• WHAT IS REQUIRED:
Please restate each line of the data below exactly. Omit all images.

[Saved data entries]
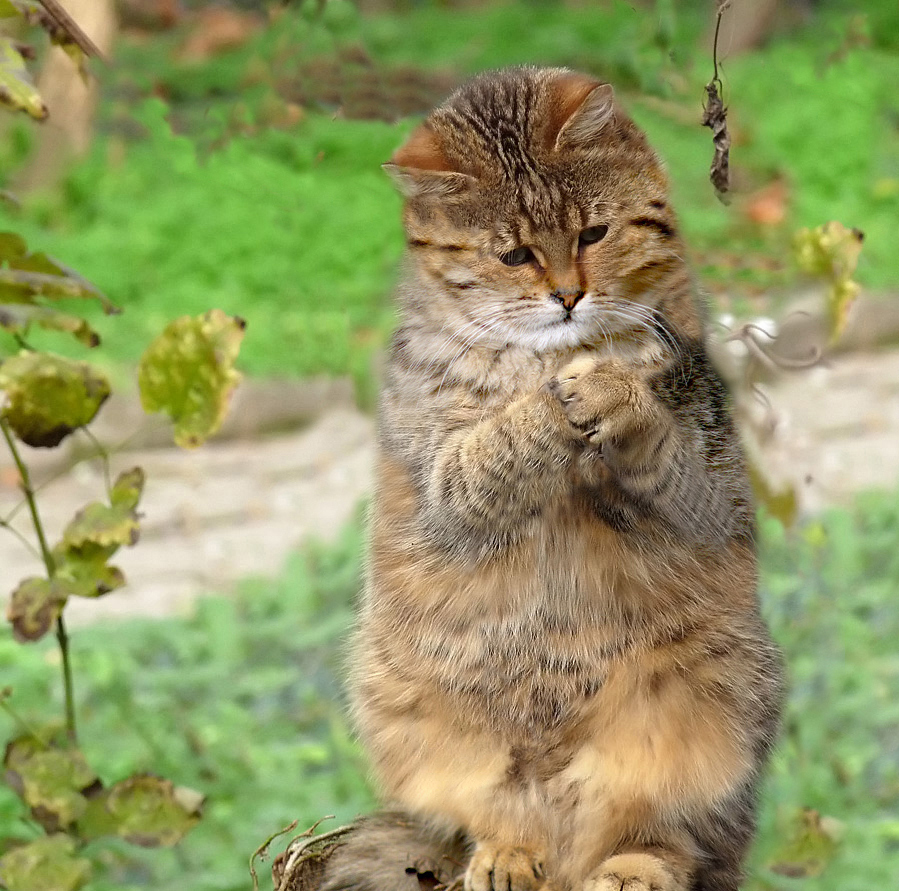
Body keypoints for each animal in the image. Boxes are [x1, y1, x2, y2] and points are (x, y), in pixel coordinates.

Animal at [326, 68, 788, 891]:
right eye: (513, 256)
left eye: (592, 235)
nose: (568, 296)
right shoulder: (441, 483)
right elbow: (495, 442)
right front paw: (555, 396)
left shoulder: (710, 479)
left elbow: (654, 429)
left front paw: (614, 389)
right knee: (495, 820)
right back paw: (507, 854)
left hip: (715, 704)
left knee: (663, 830)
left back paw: (630, 866)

• RESPONSE TO THE TASK:
Body keypoints for each animal in the image. Boxes are [x1, y1, x2, y2] and points are (x, y), in pixel coordinates.

Animal at [326, 68, 788, 891]:
right eye: (513, 256)
left eye: (592, 235)
nose: (568, 296)
right shoulder: (441, 483)
right elbow: (495, 442)
right front paw: (555, 396)
left shoulder: (710, 479)
left elbow: (654, 429)
left front paw: (614, 389)
right knee: (495, 820)
right back paw: (507, 854)
left hip: (715, 704)
left knee: (663, 830)
left back paw: (630, 866)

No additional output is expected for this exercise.